このエラーを解決するためには、プロジェクトのminSdkVersion
を23に引き上げるか、他の方法でこの互換性の問題を解消する必要があります。
解決方法
このエラーにはいくつかの解決策がありますが、最も推奨される方法は、minSdkVersion
を23に引き上げることです。その他、必要に応じてライブラリの互換性を調整する方法もあります。
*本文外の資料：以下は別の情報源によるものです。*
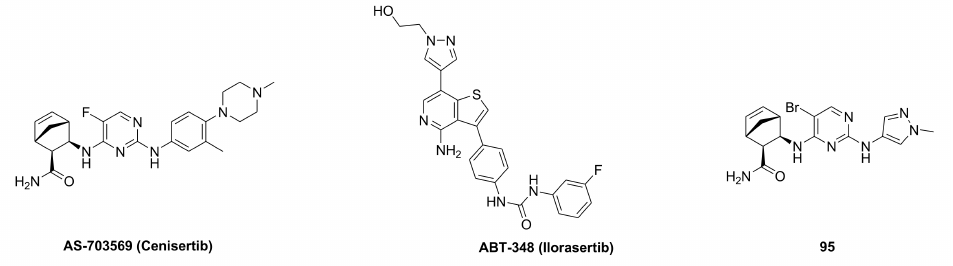
Figure 99. Structures of cenisertib, illorasertib, and compound 95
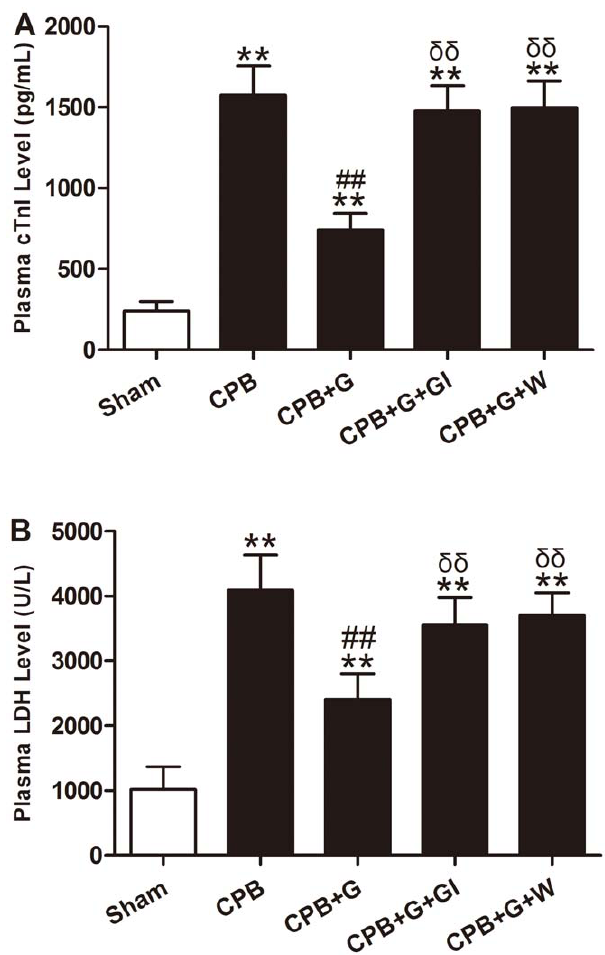
Figure 1. Myocardial injury in rats subjected to cardiopulmo- nary bypass (CPB) with different treatments (n=8/group). Values presented are mean 6 SEM. A: serum cardiac troponin I (cTnI) level. B: serum lactate dehydrogenase (LDH) level. G, ghrelin; GI,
方法1: minSdkVersionを23に引き上げる
最も簡単で推奨される方法は、プロジェクトのminSdkVersion
を23に引き上げることです。これにより、Firebase Authenticationを含むすべてのライブラリが正常に動作します。
手順
android/app/build.gradle
ファイルを開きます。- **
minSdkVersion
**の値を確認し、23に変更します。
android {
defaultConfig {
// 他の設定
minSdkVersion 23 // ここを21から23に変更
targetSdkVersion 33 // ここは通常、最新のAndroidバージョンに合わせます
// 他の設定
}
}
- ファイルを保存し、アプリを再ビルドします。
flutter clean
flutter pub get
flutter run
これで、ビルドが正常に完了するはずです。
方法2: Firebaseライブラリの古いバージョンを使用する
もし、Android SDK 21以下の端末をサポートしなければならない場合、firebase_auth
などのFirebaseライブラリの古いバージョンを使用することができます。ただし、機能が制限される可能性があり、最新のセキュリティ修正も適用されない可能性があります。
手順
pubspec.yaml
ファイルを開き、firebase_auth
のバージョンを互換性のある古いバージョンに変更します。
dependencies:
firebase_auth: 0.18.0 # 互換性のある古いバージョンを指定
flutter pub get
コマンドで依存関係をインストールします。
flutter pub get
- アプリを再ビルドして、エラーが解消されるか確認します。
方法3: tools:overrideLibraryで強制ビルド(非推奨)
エラーメッセージで示唆されているように、tools:overrideLibrary
を使用して互換性を無視し、強制的にビルドする方法もあります。しかし、この方法はランタイムエラーを引き起こす可能性が高いため、推奨されません。
手順
android/app/src/main/AndroidManifest.xml
ファイルを開きます。- 次のように、
tools:overrideLibrary
を追加します。
<uses-sdk
android:minSdkVersion="21"
tools:overrideLibrary="io.flutter.plugins.firebase.auth" />
- アプリを再ビルドします。
flutter clean
flutter pub get
flutter run
強制的にビルドできる場合もありますが、ランタイムエラーや互換性問題が発生する可能性があるため、本番環境には適さない方法です。
まとめ
FlutterでFirebase Authenticationを使用する際のminSdkVersion
エラーは、プロジェクト設定を少し変更するだけで簡単に解決できます。最も推奨される解決方法は、アプリのminSdkVersion
を23に引き上げることです。これにより、firebase_auth
をはじめとするすべての依存ライブラリが正常に動作し、エラーなくアプリをビルドできるようになります。
もし、SDK 21以下の端末をどうしてもサポートしたい場合は、ライブラリの古いバージョンを使用するか、互換性を強制的に無視する方法もありますが、リスクが伴うため注意が必要です。